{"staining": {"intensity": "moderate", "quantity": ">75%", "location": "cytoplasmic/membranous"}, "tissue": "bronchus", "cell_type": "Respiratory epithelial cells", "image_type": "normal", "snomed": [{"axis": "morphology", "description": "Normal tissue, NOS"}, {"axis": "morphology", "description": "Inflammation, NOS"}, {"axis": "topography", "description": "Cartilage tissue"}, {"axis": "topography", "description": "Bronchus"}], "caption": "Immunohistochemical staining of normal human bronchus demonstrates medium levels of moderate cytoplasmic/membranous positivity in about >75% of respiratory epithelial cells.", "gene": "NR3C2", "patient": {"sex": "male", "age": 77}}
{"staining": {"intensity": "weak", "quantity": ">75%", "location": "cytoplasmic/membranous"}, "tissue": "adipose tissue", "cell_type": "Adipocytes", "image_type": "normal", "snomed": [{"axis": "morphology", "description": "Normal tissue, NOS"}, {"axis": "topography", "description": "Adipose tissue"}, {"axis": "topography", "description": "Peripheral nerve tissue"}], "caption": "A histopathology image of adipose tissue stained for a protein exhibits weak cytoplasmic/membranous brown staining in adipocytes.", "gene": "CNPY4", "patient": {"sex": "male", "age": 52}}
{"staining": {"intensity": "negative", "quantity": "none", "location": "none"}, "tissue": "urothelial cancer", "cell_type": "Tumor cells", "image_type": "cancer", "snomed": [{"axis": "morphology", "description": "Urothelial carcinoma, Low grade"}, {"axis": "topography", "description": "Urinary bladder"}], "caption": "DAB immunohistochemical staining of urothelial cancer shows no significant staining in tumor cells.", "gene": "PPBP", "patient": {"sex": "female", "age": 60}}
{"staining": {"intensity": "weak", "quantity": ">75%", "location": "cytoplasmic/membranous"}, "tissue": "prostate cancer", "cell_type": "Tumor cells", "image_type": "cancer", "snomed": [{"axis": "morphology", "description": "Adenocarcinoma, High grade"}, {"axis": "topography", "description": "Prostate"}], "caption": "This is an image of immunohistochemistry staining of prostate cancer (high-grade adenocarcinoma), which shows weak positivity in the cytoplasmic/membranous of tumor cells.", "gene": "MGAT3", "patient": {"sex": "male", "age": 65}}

....

[PROBLEM DESCRIPTION] Print the material once more, keeping every word as it is.

[OUTPUT FOR THIS TASK]
{"staining": {"intensity": "moderate", "quantity": ">75%", "location": "cytoplasmic/membranous"}, "tissue": "bronchus", "cell_type": "Respiratory epithelial cells", "image_type": "normal", "snomed": [{"axis": "morphology", "description": "Normal tissue, NOS"}, {"axis": "morphology", "description": "Inflammation, NOS"}, {"axis": "topography", "description": "Cartilage tissue"}, {"axis": "topography", "description": "Bronchus"}], "caption": "Immunohistochemical staining of normal human bronchus demonstrates medium levels of moderate cytoplasmic/membranous positivity in about >75% of respiratory epithelial cells.", "gene": "NR3C2", "patient": {"sex": "male", "age": 77}}
{"staining": {"intensity": "weak", "quantity": ">75%", "location": "cytoplasmic/membranous"}, "tissue": "adipose tissue", "cell_type": "Adipocytes", "image_type": "normal", "snomed": [{"axis": "morphology", "description": "Normal tissue, NOS"}, {"axis": "topography", "description": "Adipose tissue"}, {"axis": "topography", "description": "Peripheral nerve tissue"}], "caption": "A histopathology image of adipose tissue stained for a protein exhibits weak cytoplasmic/membranous brown staining in adipocytes.", "gene": "CNPY4", "patient": {"sex": "male", "age": 52}}
{"staining": {"intensity": "negative", "quantity": "none", "location": "none"}, "tissue": "urothelial cancer", "cell_type": "Tumor cells", "image_type": "cancer", "snomed": [{"axis": "morphology", "description": "Urothelial carcinoma, Low grade"}, {"axis": "topography", "description": "Urinary bladder"}], "caption": "DAB immunohistochemical staining of urothelial cancer shows no significant staining in tumor cells.", "gene": "PPBP", "patient": {"sex": "female", "age": 60}}
{"staining": {"intensity": "weak", "quantity": ">75%", "location": "cytoplasmic/membranous"}, "tissue": "prostate cancer", "cell_type": "Tumor cells", "image_type": "cancer", "snomed": [{"axis": "morphology", "description": "Adenocarcinoma, High grade"}, {"axis": "topography", "description": "Prostate"}], "caption": "This is an image of immunohistochemistry staining of prostate cancer (high-grade adenocarcinoma), which shows weak positivity in the cytoplasmic/membranous of tumor cells.", "gene": "MGAT3", "patient": {"sex": "male", "age": 65}}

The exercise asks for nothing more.